If time is money, then so is beauty. And this is especially true when it comes to… your parents?
In fact, yes. Having biologically “attractive” parents is estimated to make you substantially more money than people with regular rent — and much more than those with below-average looks, according to a new study.
Economic research has long linked conventional attractiveness to success in the workplace. (Nice people are often paid more, get better jobs, and get promoted more quickly.) But a recently published working paper from the National Bureau of Economic Research, or NBER, goes a step further by quantifying exactly how much it pays to be part of a handsome clan.
“In monetary terms,” the researchers wrote, having parents considered conventionally attractive “is equivalent to more than $2,300 per year, or an extra income of $106,000 over an average working lifetime.”
The benefits of attractive parents are twofold, says Daniel Hamermesh, a co-author of the report and a researcher at the NBER, who has studied the connection between earnings and attractiveness for decades.
First, in what he calls the “direct” benefits of having good-looking parents: You’ll likely be more attractive yourself, and “this will allow you to earn more,” he tells Money in an email. Secondly, your attractive parents are likely to have earned more money because of They attractiveness and therefore have more money to give you. Cha-ching.

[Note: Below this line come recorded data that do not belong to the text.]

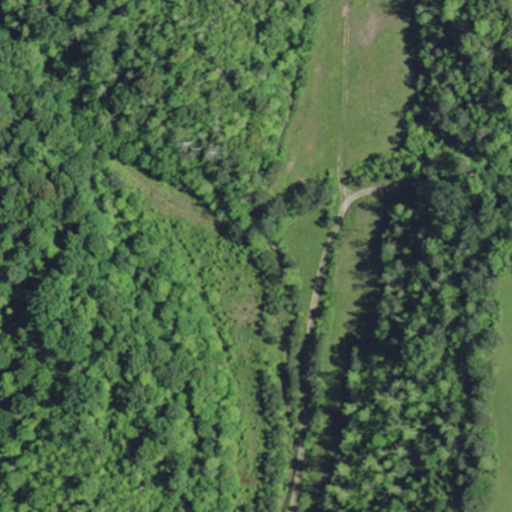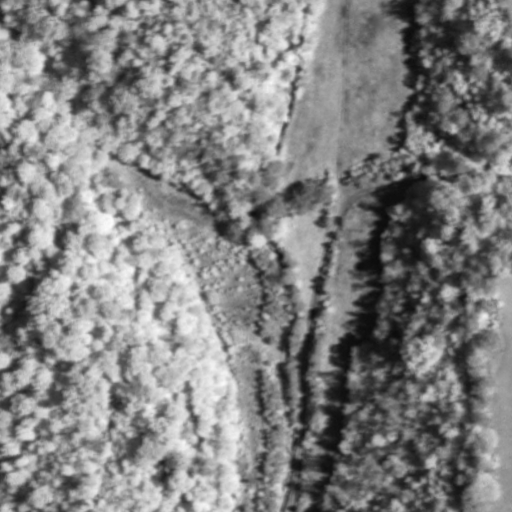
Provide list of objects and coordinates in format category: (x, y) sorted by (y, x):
road: (356, 257)
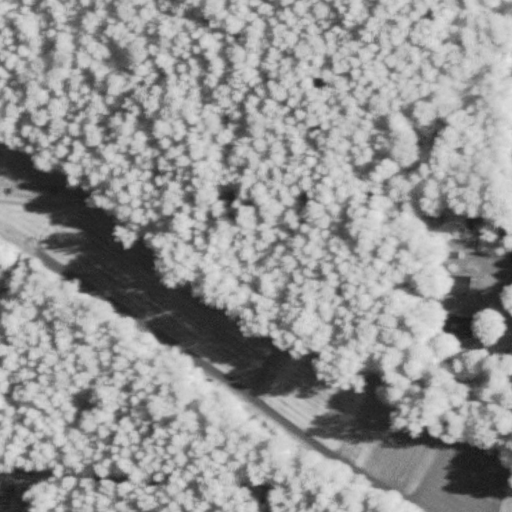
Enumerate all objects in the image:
building: (458, 285)
building: (458, 327)
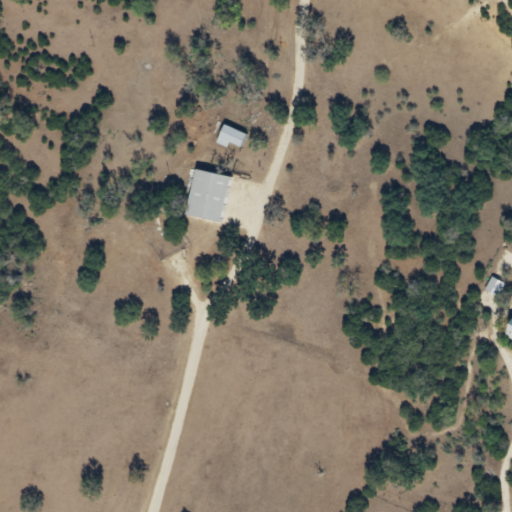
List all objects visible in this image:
building: (224, 140)
building: (209, 199)
building: (506, 333)
road: (503, 478)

“Attractive parents, rich kid?”
Hamermesh and co-author Anwen Zhang made the discovery by first demonstrating that parents’ beauty is, in fact, passed on to their children. They analyzed four datasets from the United States and China, in which people were shown photos or videos of parents and their children and asked to rate their attractiveness.

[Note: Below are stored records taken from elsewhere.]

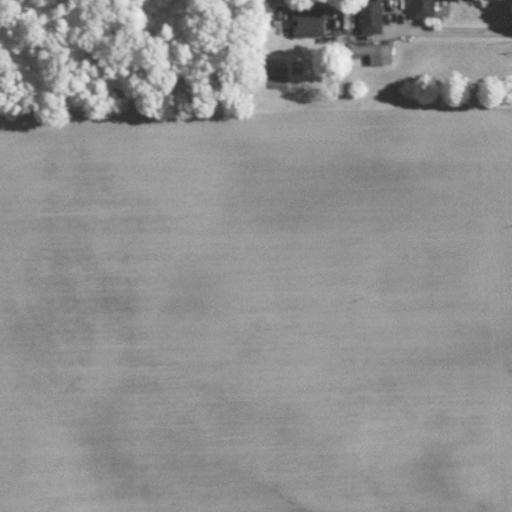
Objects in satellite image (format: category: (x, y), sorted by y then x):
building: (424, 8)
building: (371, 16)
building: (309, 20)
road: (453, 32)
building: (376, 52)
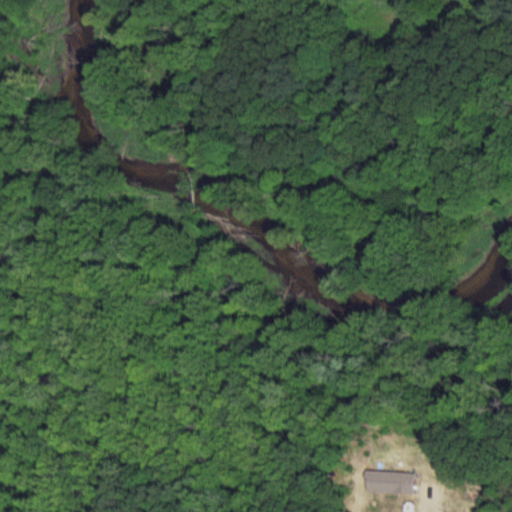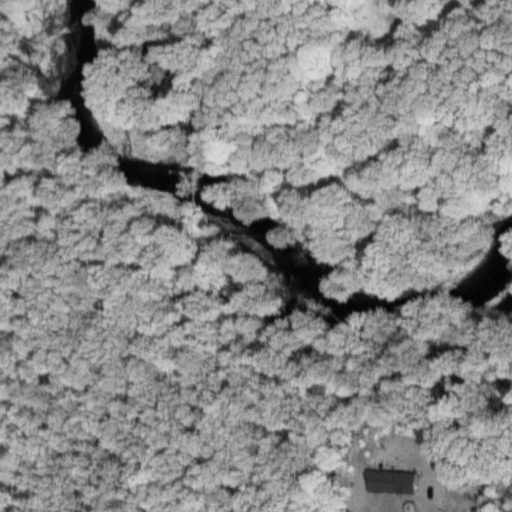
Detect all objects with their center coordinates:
river: (244, 222)
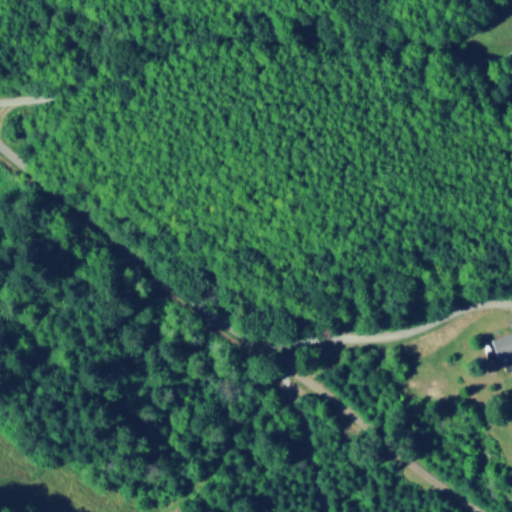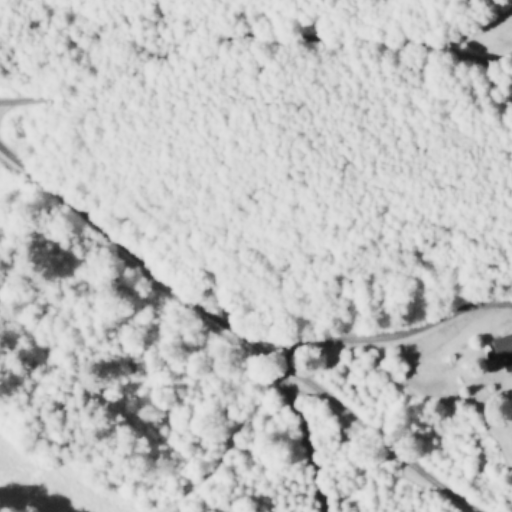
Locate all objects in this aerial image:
road: (252, 43)
road: (239, 326)
road: (394, 336)
building: (502, 343)
building: (508, 364)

Their analysis found that parents whose attractiveness was rated 10 percentage points above average had biological children rated 4 percentage points more attractive than average. The researchers then compared these results with household income data to determine exactly how profitable that good look was.
Despite the paper’s playful subtitle: “Hot Parents, Rich Kid?” – Hamermesh calls the results “depressing” because they lead to the perpetuation of inequality. While attractive people and their children tend to earn more money than average-looking people, he says the opposite is also true.
“If your parents are both in the bottom third of the look, you’ll make about $2,300 a year less than someone whose parents are both average,” Hamermesh says.
And, of course, that income gap could expand to more than $4,600 a year – or more than $200,000 in average lifetime earnings – if you compare incomes among people with above-average-looking parents with those with below average looking parents.
“This intergenerational impact explains a substantial part of the inheritance inequality,” he says. “It is disturbing to find yet another characteristic that reduces opportunities between generations.”
In other words, racial and social inequalities are rooted in society’s perception of who is and who is not beautiful. And if you don’t fit the mold, it could literally cost your family thousands of dollars.